Сергей Сергеевич наклонился к сыну и, понижая голос, сказал:
— Пока мамы нет, я вот что тебе скажу. Это мой долг и перед тобой, и перед Леной, лучше которой, как я убежден, тебе никогда и нигде не найти. За любовь надо бороться!
Стас с удивлением взглянул на отца.
До чего же они похожие с мамой.
Даже некоторые слова у них одни и те же.
И — разные!
— Ты же ведь весь в меня, — словно бы уговаривая, продолжал отец. — И мы с тобой — однолюбы! Ты хоть что-нибудь сделал для того, чтобы спасти свое счастье?
— Ну… попробовал все разузнать через Ваню, — признался Стас.
— И что?
— Да его даже к телефону не подозвали!
— Что — рана открылась? Точнее, раны! — обеспокоился — теперь уже о Ване — как никто другой чуткий и сострадательный к чужой боли Сергей Сергеевич.
— Нет, просто он, видать, на чьей-то свадьбе гуляет.
— Надеюсь, не на своей? Рановато еще ему после такого ранения — шутка ли, на гранату, чтобы других спасти, лег — прыгать и бегать.
— Да нет, он бы предупредил! Единственное, что я узнал — из госпиталя его выписали.
— Ну, тогда до своей свадьбы, тем более, все заживет! — сразу успокоился Сергей Сергеевич и снова вернулся к главной теме. — Допустим, ты не станешь сейчас бороться… отвлечешься другими делами… может, даже запретишь себе думать о ней… потом женишься. Но — полностью счастлив уже не будешь. Мне, например, очень повезло с мамой. Но я знаю и одного человека, у которого есть все: слава, почет, деньги — а личного счастья, как ни крути, нет!

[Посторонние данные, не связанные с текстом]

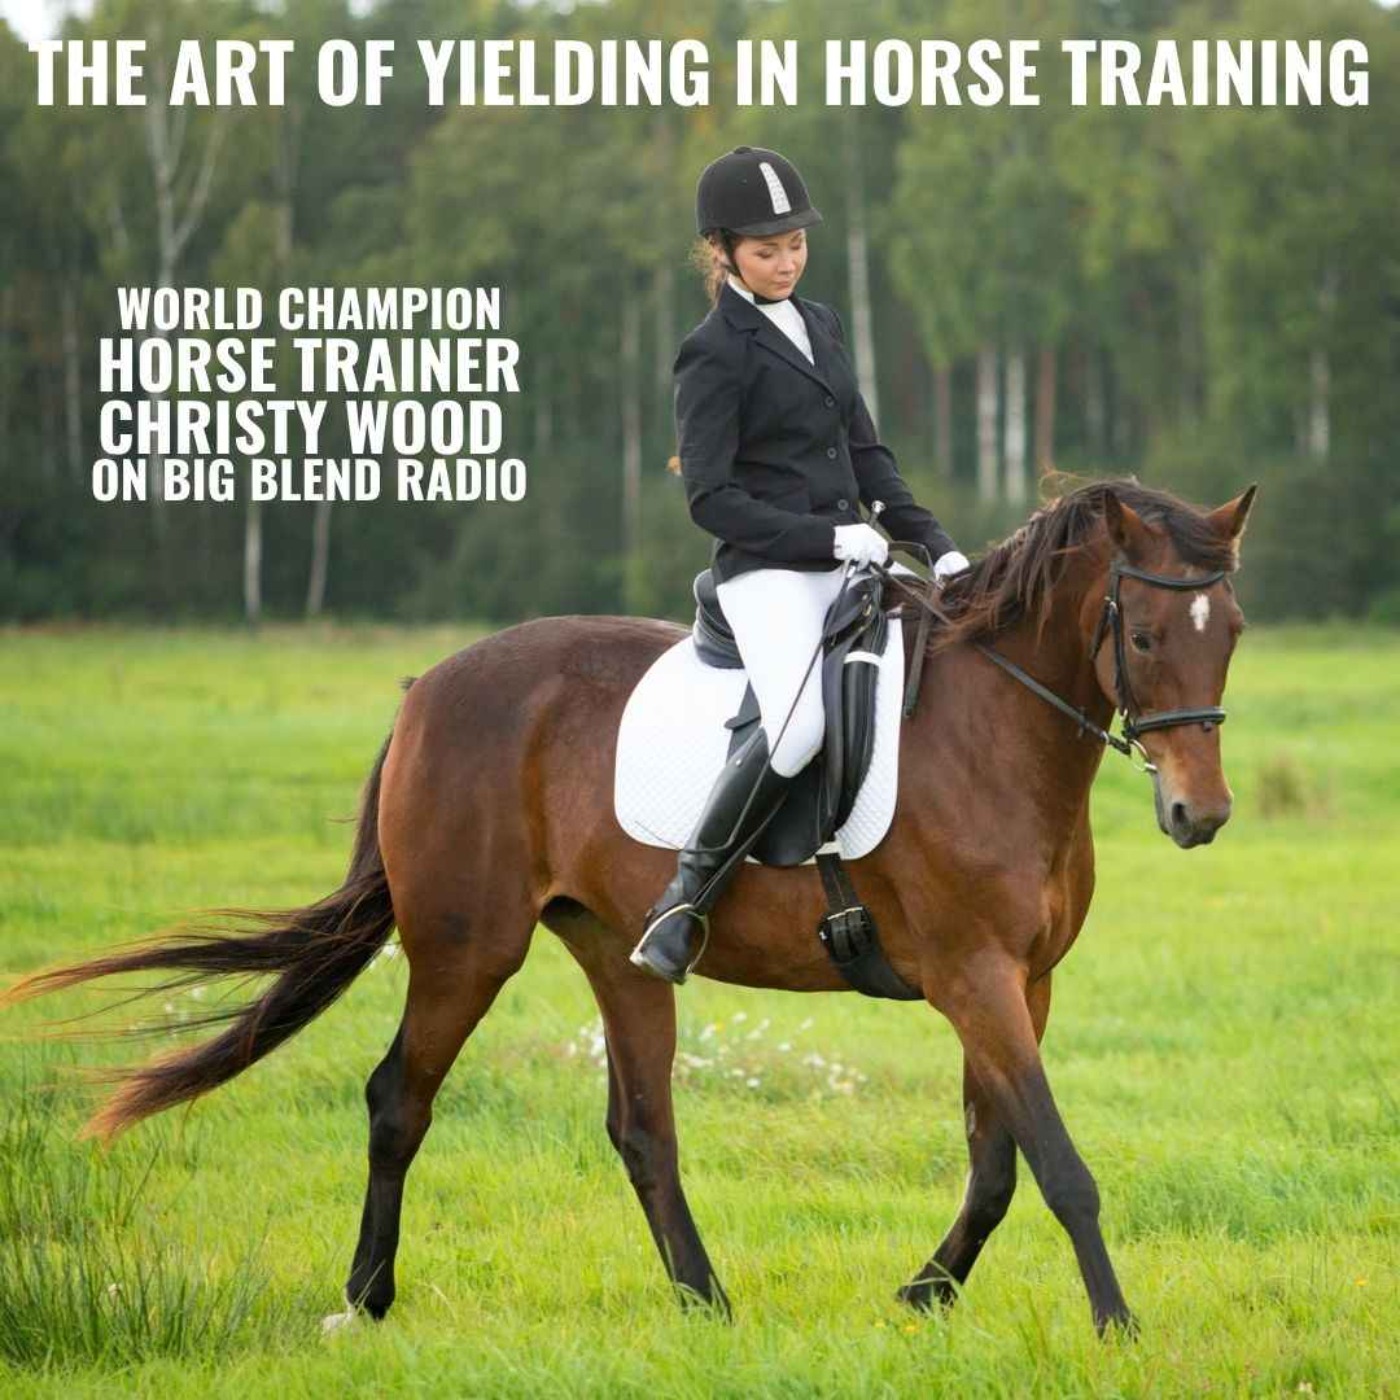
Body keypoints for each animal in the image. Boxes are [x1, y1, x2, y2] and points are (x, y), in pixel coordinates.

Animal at [6, 477, 1256, 1336]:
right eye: (1144, 634)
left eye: (1231, 633)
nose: (1198, 813)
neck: (994, 731)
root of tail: (424, 692)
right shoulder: (970, 975)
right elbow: (1055, 1159)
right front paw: (1116, 1323)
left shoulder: (1020, 981)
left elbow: (996, 1162)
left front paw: (922, 1292)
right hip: (466, 948)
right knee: (398, 1097)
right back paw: (363, 1298)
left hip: (614, 949)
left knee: (641, 1125)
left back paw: (705, 1301)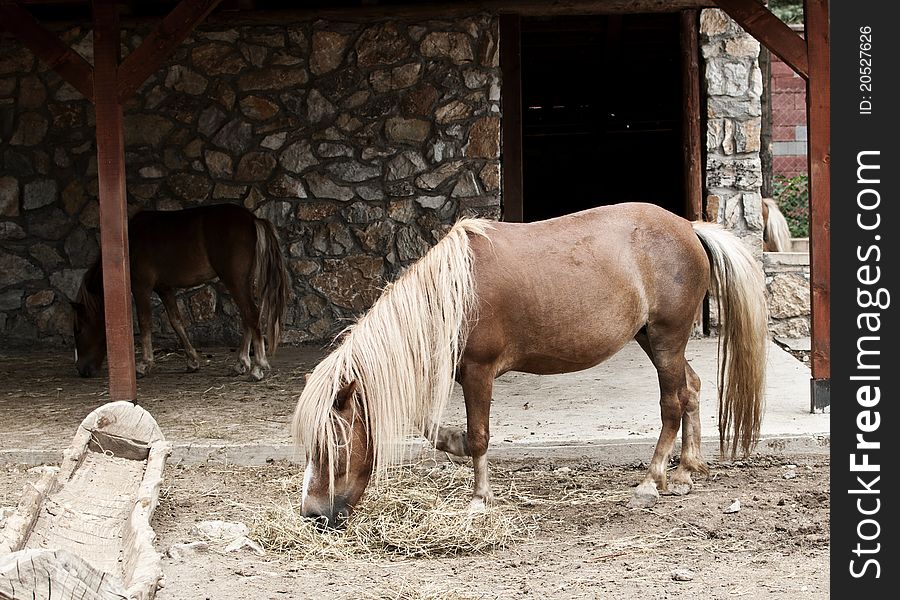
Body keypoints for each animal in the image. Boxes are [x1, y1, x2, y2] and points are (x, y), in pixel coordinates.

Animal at [75, 202, 292, 380]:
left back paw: (258, 366)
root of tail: (252, 219)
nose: (81, 369)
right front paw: (192, 361)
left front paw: (144, 365)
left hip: (235, 281)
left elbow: (145, 323)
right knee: (249, 316)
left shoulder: (140, 287)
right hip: (242, 282)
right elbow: (176, 321)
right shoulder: (164, 289)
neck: (128, 242)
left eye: (80, 328)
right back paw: (241, 363)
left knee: (251, 314)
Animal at [294, 204, 768, 528]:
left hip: (667, 340)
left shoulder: (478, 372)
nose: (313, 515)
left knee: (672, 403)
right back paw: (686, 470)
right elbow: (429, 423)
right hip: (652, 339)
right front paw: (453, 442)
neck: (454, 293)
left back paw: (652, 481)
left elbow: (480, 438)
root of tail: (689, 227)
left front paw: (479, 500)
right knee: (691, 389)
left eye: (332, 447)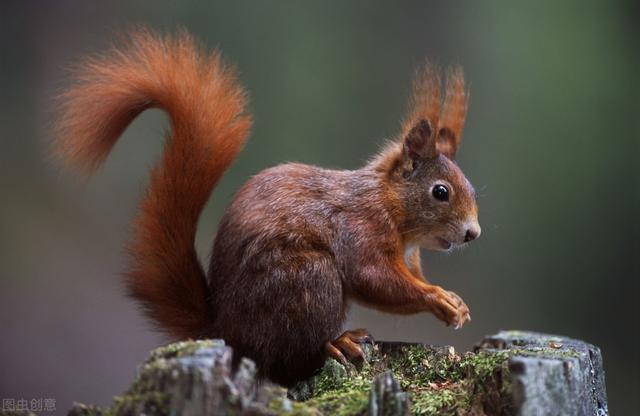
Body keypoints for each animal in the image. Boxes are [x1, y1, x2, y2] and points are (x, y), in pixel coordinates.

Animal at [53, 29, 480, 386]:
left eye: (471, 187)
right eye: (440, 192)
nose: (472, 233)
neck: (391, 206)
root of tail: (228, 333)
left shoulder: (409, 256)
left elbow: (407, 277)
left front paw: (455, 303)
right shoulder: (361, 228)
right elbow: (374, 278)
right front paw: (437, 298)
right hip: (308, 279)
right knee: (286, 362)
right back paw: (337, 342)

«Постой-постой… — вдруг промелькнуло в голове Стаса. — Отец в последние годы очень сдружился с Владимиром Всеволодовичем… Ходит к нему в гости… В кабинете у того, прямо над рабочим столом, висит фотография Насти — жены его друга, отца Тихона, до того, как он стал старцем-монахом… Владимир Всеволодович никогда не был женат — до самой смерти старенькой матери так и коротал с ней холостяцкую жизнь… И теперь живет один... А это значит…
И он спросил:
— Ты это… про Владимира Всеволодовича?
Отец слегка замялся и, не желая ни лгать, ни отвечать прямо, сказал:
— Как говорили в древности — ты сказал.
Стас с некоторым удивлением посмотрел на отца.
Вот что значит общение с историком!
Ведь мало кто знает, что этот словесный оборот на Древнем Востоке, который, кстати, упомянут и в ответе Иисуса Христа — Понтию Пилату, означал весьма осторожный, но утвердительный ответ.
То есть, в переводе на наш современный язык это звучало бы:
«Да, это так!»
Судя по позвякивающим звукам из-за двери, мама уже налила им чай и теперь размешивала в бокалах сахар.
Мужу — пять ложек.
Мозг академика должен получать достаточную поддержку.
Стасу пока три.
Сергей Сергеевич тоже заметил это.
И, виновато покашляв, сказал:
— Ты только вот что… Маме о том, что я тебе сейчас сказал, не говори.